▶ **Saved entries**

|---|

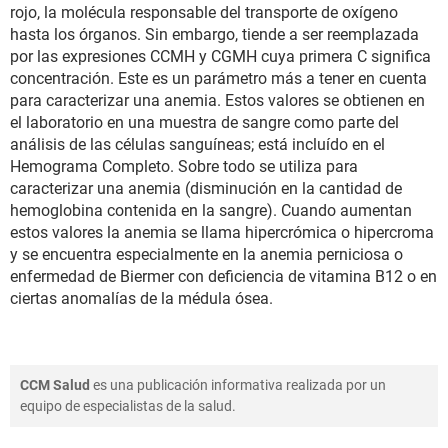
rojo, la molécula responsable del transporte de oxígeno
hasta los órganos. Sin embargo, tiende a ser reemplazada
por las expresiones CCMH y CGMH cuya primera C significa
concentración. Este es un parámetro más a tener en cuenta
para caracterizar una anemia. Estos valores se obtienen en
el laboratorio en una muestra de sangre como parte del
análisis de las células sanguíneas; está incluído en el
Hemograma Completo. Sobre todo se utiliza para
caracterizar una anemia (disminución en la cantidad de
hemoglobina contenida en la sangre). Cuando aumentan
estos valores la anemia se llama hipercrómica o hipercroma
y se encuentra especialmente en la anemia perniciosa o
enfermedad de Biermer con deficiencia de vitamina B12 o en
ciertas anomalías de la médula ósea.
CCM Salud
es una publicación informativa realizada por un
equipo de especialistas de la salud.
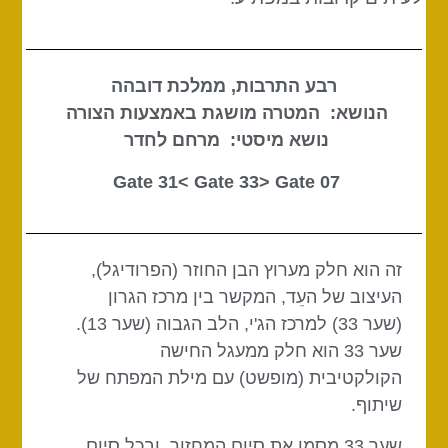
רבע התרבות, ממלכת דובהה
הנושא: המטרה מושגת באמצעות הצורה
נושא מיסטי: מרחם לחדר
Gate 33
> Gate
07 Gate 31<
זה הוא חלק מערוץ הבן החוזר (הפרודיגל),
העיצוב של העֵד, המקשר בין מרכז הגרון
(שער 33) למרכז הג'י, הלב הגבוה (שער 13).
שער 33 הוא חלק ממעגל החישה
הקולקטיבית (מופשט) עם מילת המפתח של
שיתוף.
שער 33 מסמן את סיום המחזור, ובכל סיום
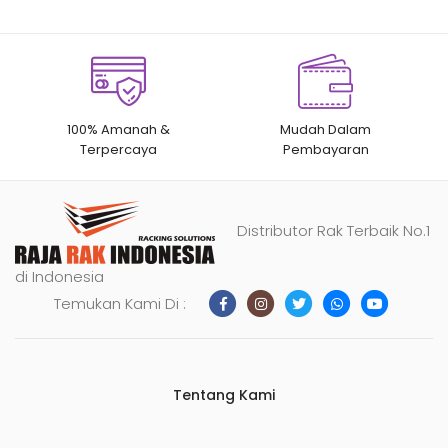
100% Amanah &
Mudah Dalam
Terpercaya
Pembayaran
Distributor Rak Terbaik No.1
di Indonesia
Temukan Kami Di :
Tentang Kami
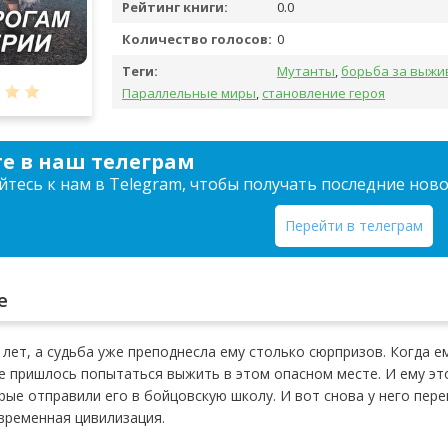
Рейтинг книги:
0.0
Количество голосов:
0
Теги:
Мутанты
,
борьба за выжи
Параллельные миры
,
становление героя
е в наш телеграм
тесь к нам в Telegram, чтобы получать последние нов
Перейти в телеграм
е
 лет, а судьба уже преподнесла ему столько сюрпризов. Когда е
е пришлось попытаться выжить в этом опасном месте. И ему это
рые отправили его в бойцовскую школу. И вот снова у него пере
временная цивилизация.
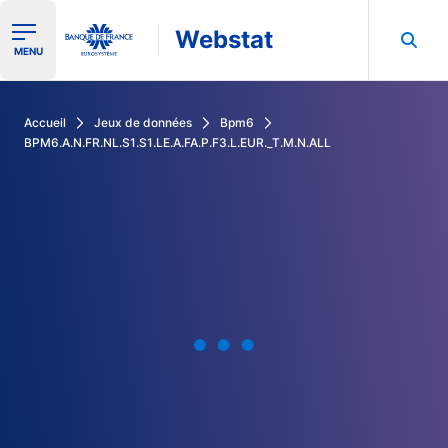
Webstat
Ouvrir le menu de navigation
MENU
Rechercher dans les données de la Banque de France
Accueil
Jeux de données
Bpm6
BPM6.A.N.FR.NL.S1.S1.LE.A.FA.P.F3.L.EUR._T.M.N.ALL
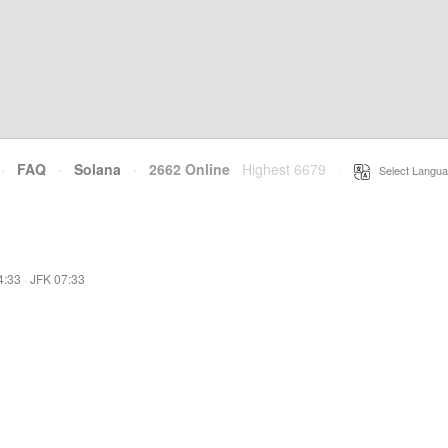
·
FAQ
·
Solana
·
2662 Online
Highest 6679
·
Select Langua
4:33
·
JFK 07:33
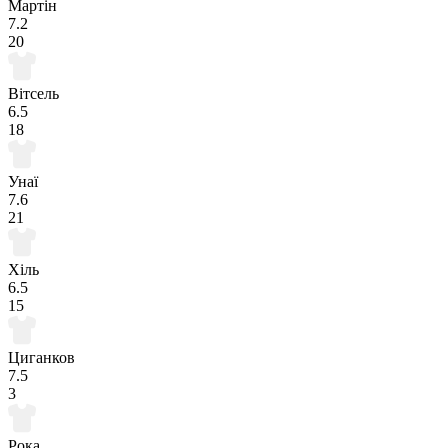
Мартін
7.2
20
Вітсель
6.5
18
Унаї
7.6
21
Хіль
6.5
15
Циганков
7.5
3
Рока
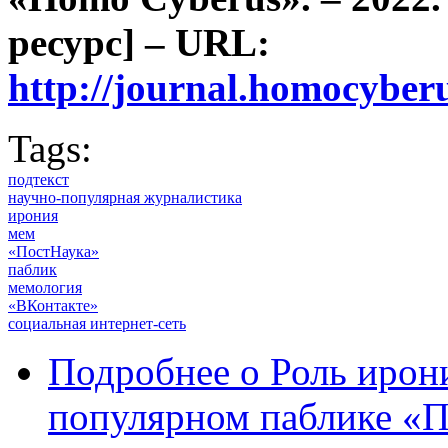
ресурс] – URL:
http://journal.homocybe
Tags:
подтекст
научно-популярная журналистика
ирония
мем
«ПостНаука»
паблик
мемология
«ВКонтакте»
социальная интернет-сеть
Подробнее
о Роль ирони
популярном паблике «П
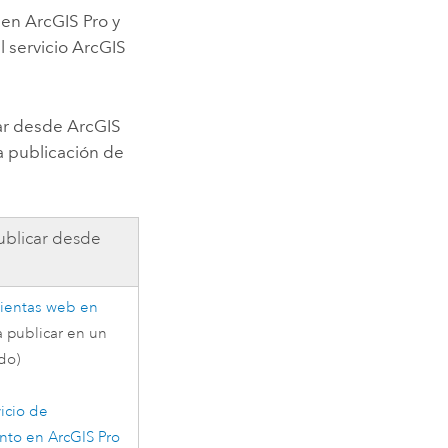
s en
ArcGIS Pro
y
l servicio
ArcGIS
car desde
ArcGIS
a publicación de
ublicar desde
mientas web en
 publicar en un
do)
vicio de
nto en
ArcGIS Pro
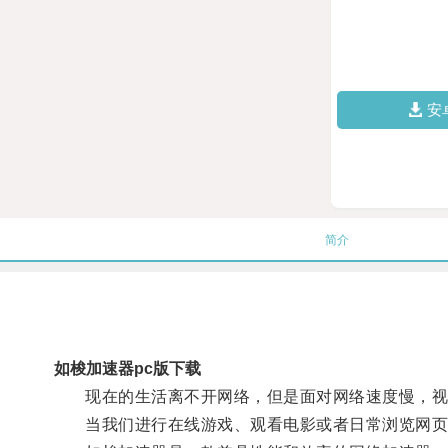
安
简介
如梭加速器pc版下载
现在的生活离不开网络，但是面对网络速度慢，视
当我们进行在线游戏、观看电影或者日常浏览网页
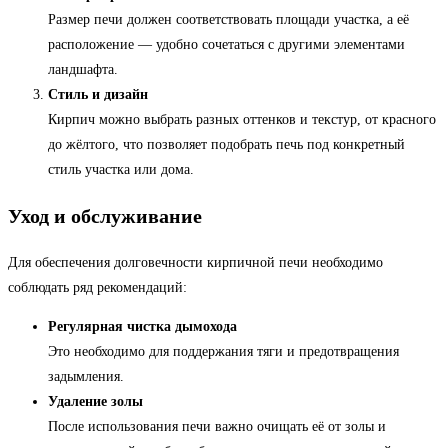
Размер печи должен соответствовать площади участка, а её
расположение — удобно сочетаться с другими элементами
ландшафта.
Стиль и дизайн
Кирпич можно выбрать разных оттенков и текстур, от красного
до жёлтого, что позволяет подобрать печь под конкретный
стиль участка или дома.
Уход и обслуживание
Для обеспечения долговечности кирпичной печи необходимо
соблюдать ряд рекомендаций:
Регулярная чистка дымохода
Это необходимо для поддержания тяги и предотвращения
задымления.
Удаление золы
После использования печи важно очищать её от золы и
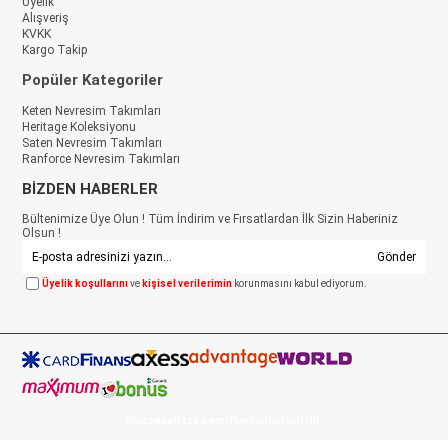
Üyelik
Alışveriş
KVKK
Kargo Takip
Popüler Kategoriler
Keten Nevresim Takımları
Heritage Koleksiyonu
Saten Nevresim Takımları
Ranforce Nevresim Takımları
BİZDEN HABERLER
Bültenimize Üye Olun ! Tüm İndirim ve Fırsatlardan İlk Sizin Haberiniz
Olsun !
Gönder
Üyelik koşullarını
ve
kişisel verilerimin
korunmasını kabul ediyorum.
©
luocapatisca.com
- Tüm Hakları Saklıdır.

|---|

▶ **Aim of the exercise**
Retype the listing word for word, from the line containing "רבע התרבות, ממלכת דובהה" through the line containing "当我们进行在线游戏、观看电影或者日常浏览网页", including both of those lines. Leave the pictures out of your answer.

▶ **Problem solution**
רבע התרבות, ממלכת דובהה
הנושא: המטרה מושגת באמצעות הצורה
נושא מיסטי: מרחם לחדר
Gate 33
> Gate
07 Gate 31<
זה הוא חלק מערוץ הבן החוזר (הפרודיגל),
העיצוב של העֵד, המקשר בין מרכז הגרון
(שער 33) למרכז הג'י, הלב הגבוה (שער 13).
שער 33 הוא חלק ממעגל החישה
הקולקטיבית (מופשט) עם מילת המפתח של
שיתוף.
שער 33 מסמן את סיום המחזור, ובכל סיום
100% Amanah &
Mudah Dalam
Terpercaya
Pembayaran
Distributor Rak Terbaik No.1
di Indonesia
Temukan Kami Di :
Tentang Kami
Рейтинг книги:
0.0
Количество голосов:
0
Теги:
Мутанты
,
борьба за выжи
Параллельные миры
,
становление героя
е в наш телеграм
тесь к нам в Telegram, чтобы получать последние нов
Перейти в телеграм
е
 лет, а судьба уже преподнесла ему столько сюрпризов. Когда е
е пришлось попытаться выжить в этом опасном месте. И ему это
рые отправили его в бойцовскую школу. И вот снова у него пере
временная цивилизация.
Webstat
Ouvrir le menu de navigation
MENU
Rechercher dans les données de la Banque de France
Accueil
Jeux de données
Bpm6
BPM6.A.N.FR.NL.S1.S1.LE.A.FA.P.F3.L.EUR._T.M.N.ALL
·
FAQ
·
Solana
·
2662 Online
Highest 6679
·
Select Langua
4:33
·
JFK 07:33
Мартін
7.2
20
Вітсель
6.5
18
Унаї
7.6
21
Хіль
6.5
15
Циганков
7.5
3
Рока
ресурс] – URL:
http://journal.homocybe
Tags:
подтекст
научно-популярная журналистика
ирония
мем
«ПостНаука»
паблик
мемология
«ВКонтакте»
социальная интернет-сеть
Подробнее
о Роль ирони
популярном паблике «П
s en
ArcGIS Pro
y
l servicio
ArcGIS
car desde
ArcGIS
a publicación de
ublicar desde
mientas web en
 publicar en un
do)
vicio de
nto en
ArcGIS Pro
安
简介
如梭加速器pc版下载
现在的生活离不开网络，但是面对网络速度慢，视
当我们进行在线游戏、观看电影或者日常浏览网页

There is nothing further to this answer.